Buyer scenarios: matching the tax regime to your profile
| Buyer profile | Likely regime | Tax planning priority |
|---|---|---|
| Costa Blanca holiday buyer | Resale ITP around 10% | Budget on reference value |
| Madrid city investor | Resale ITP around 6% | Compare with new build maths |
| Off-plan launch buyer | New build IVA + AJD | Confirm AJD rate and bank guarantee |
| Canary Islands buyer | IGIC, not IVA | Use the lower regional rate |
| Young or primary-residence buyer | Resale with reductions | Check regional ITP discount bands |
| Yield investor | Either, after-tax model | Price all-in cost into net yield |
Decision framework: classify the property as resale or new build first, then pull the exact regional rate, then add notary, registry, and legal fees to reach the all-in number. Only then compare two listings. A resale and a new build with the same sticker price rarely cost the same once the regime and region are applied.
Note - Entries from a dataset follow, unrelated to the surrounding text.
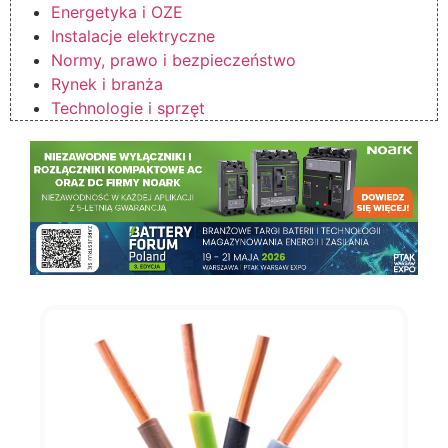
Energetyka i OZE
Instalacje elektryczne
Normy, prawo i bezpieczeństwo
Rynek i branża
Technologie i sprzęt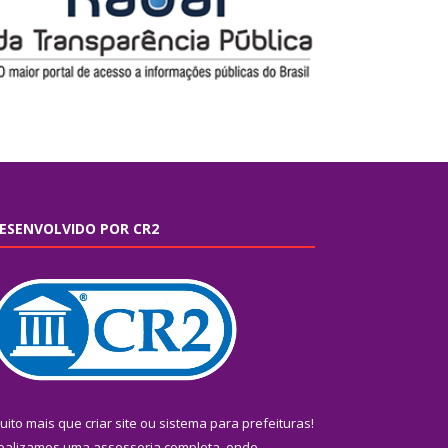
ESENVOLVIDO POR CR2
uito mais que
criar site
ou
sistema para prefeituras
!
ealizamos uma
assessoria
completa, onde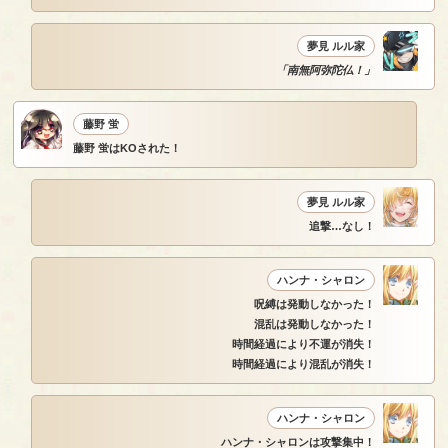
夢見 ルル家
「南無阿弥陀仏！」
藤野 蛍
藤野 蛍はKOされた！
夢見 ルル家
追撃…なし！
ハンナ・シャロン
呪縛は発動しなかった！
混乱は発動しなかった！
時間経過により不運が消失！
時間経過により混乱が消失！
ハンナ・シャロン
ハンナ・シャロンは攻撃集中！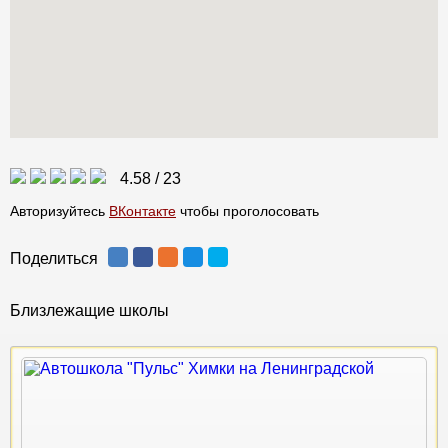
4.58
/
23
Авторизуйтесь
ВКонтакте
чтобы проголосовать
Поделиться
Близлежащие школы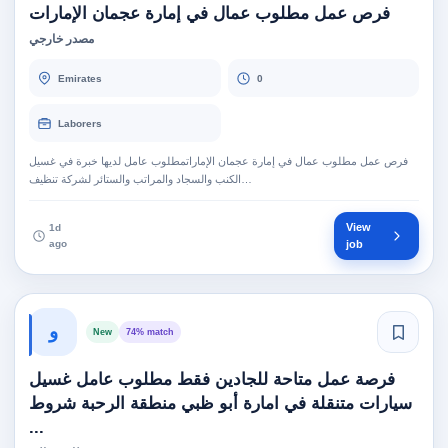
فرص عمل مطلوب عمال في إمارة عجمان الإمارات
مصدر خارجي
Emirates
0
Laborers
فرص عمل مطلوب عمال في إمارة عجمان الإماراتمطلوب عامل لديها خبرة في غسيل
الكنب والسجاد والمراتب والستائر لشركة تنظيف…
View
1d
ago
job
و
New
74% match
فرصة عمل متاحة للجادين فقط مطلوب عامل غسيل
سيارات متنقلة في امارة أبو ظبي منطقة الرحبة شروط
...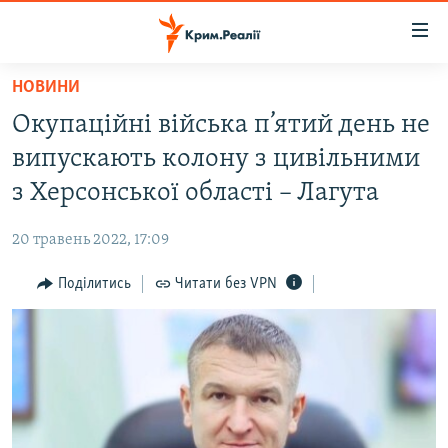
Доступність
посилання
Перейти
НОВИНИ
до
НОВИНИ
Окупаційні війська п’ятий день не
основного
ВОДА.КРИМ
матеріалу
випускають колону з цивільними
ВІДЕО ТА ФОТО
Перейти
з Херсонської області – Лагута
до
ПОЛІТИКА
основної
20 травень 2022, 17:09
БЛОГИ
навігації
Перейти
Поділитись
Читати без VPN
ПОГЛЯД
до
ІНТЕРВ'Ю
пошуку
ВСЕ ЗА ДЕНЬ
СПЕЦПРОЕКТИ
ЯК ОБІЙТИ БЛОКУВАННЯ
ДЕПОРТАЦІЯ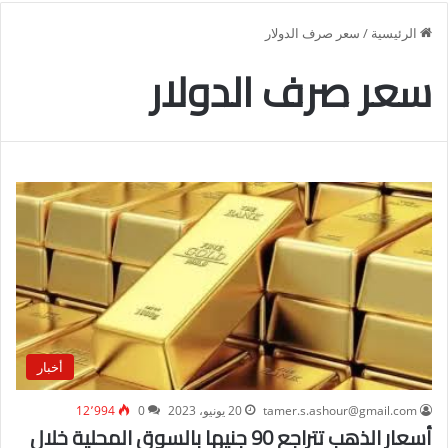
الرئيسية
/
سعر صرف الدولار
سعر صرف الدولار
أخبار
tamer.s.ashour@gmail.com
20 يونيو، 2023
0
12٬994
أسعار الذهب تتراجع 90 جنيها بالسوق المحلية خلال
How transfer tax fits the full buying budget
Transfer tax is the largest single cost, but it is not the only one. Across resale and new build, total buyer costs in Spain land around 10 to 13 percent on top of the price once notary, land registry, legal, and admin fees are added. Foreigners completed roughly 97,480 of Spain’s 714,237 residential deals in 2025, and the ones who budget cleanly all do the same thing: they price the all-in cost before they fall for a view.
| Budget component | Resale | New build |
|---|---|---|
| Transfer tax | ITP 6 to 10% | IVA 10% + AJD 0.5 to 1.5% |
| Notary | Sliding scale | Sliding scale |
| Land registry | Sliding scale | Sliding scale |
| Legal fees | around 1% plus IVA | around 1% plus IVA |
| Total over price | around 10 to 12% | around 11 to 13% |
For the complete cost breakdown including financing, see the cost of buying hub, and for the process from NIE to keys, the foreign buyer hub and the Spain investment guide set the wider context.
The bottom line on Spain transfer tax
Spain’s purchase tax comes down to one fork and one variable. The fork is resale versus new build, deciding ITP against IVA plus AJD. The variable is the autonomous community, which can swing the resale rate from 6 to 10 percent. Budget on the cadastral reference value, add notary, registry, and legal fees to reach an all-in figure around 10 to 13 percent over price, and compare listings only on that all-in number. Do that, and transfer tax becomes a known line in your plan rather than the surprise that ruins it. Continue with the cost of buying hub and the notary cost guide to finish the budget.
Frequently Asked Questions
ITP is the transfer tax on resale homes, set by each autonomous community at typically 6 to 10 percent. IVA is VAT on new builds from a developer, at 10 percent residential, paired with AJD. A purchase pays one or the other, never both.
It depends on the region: around 6 percent in Madrid, 7 percent in Andalucía, and 10 percent in the Comunidad Valenciana, which covers Alicante. Some regions use progressive bands, so confirm the current rate before budgeting.
Generally no. AJD stamp duty mainly applies to new builds taxed under IVA and to mortgage deeds. On a standard resale taxed with ITP, AJD is not charged separately, because ITP and AJD are mutually exclusive.
New residential builds pay 10 percent IVA plus AJD of about 0.5 to 1.5 percent depending on the region. In the Canary Islands, IGIC replaces IVA at a lower rate. New build buyers pay IVA and AJD instead of ITP.
The buyer pays ITP on a resale and IVA plus AJD on a new build. The seller typically pays plusvalía municipal and capital gains, though plusvalía can sometimes be negotiated.
IVA on a new build is paid to the developer at completion. ITP on a resale is self-assessed and paid to the regional tax office, usually within 30 working days of signing the escritura, or surcharges apply.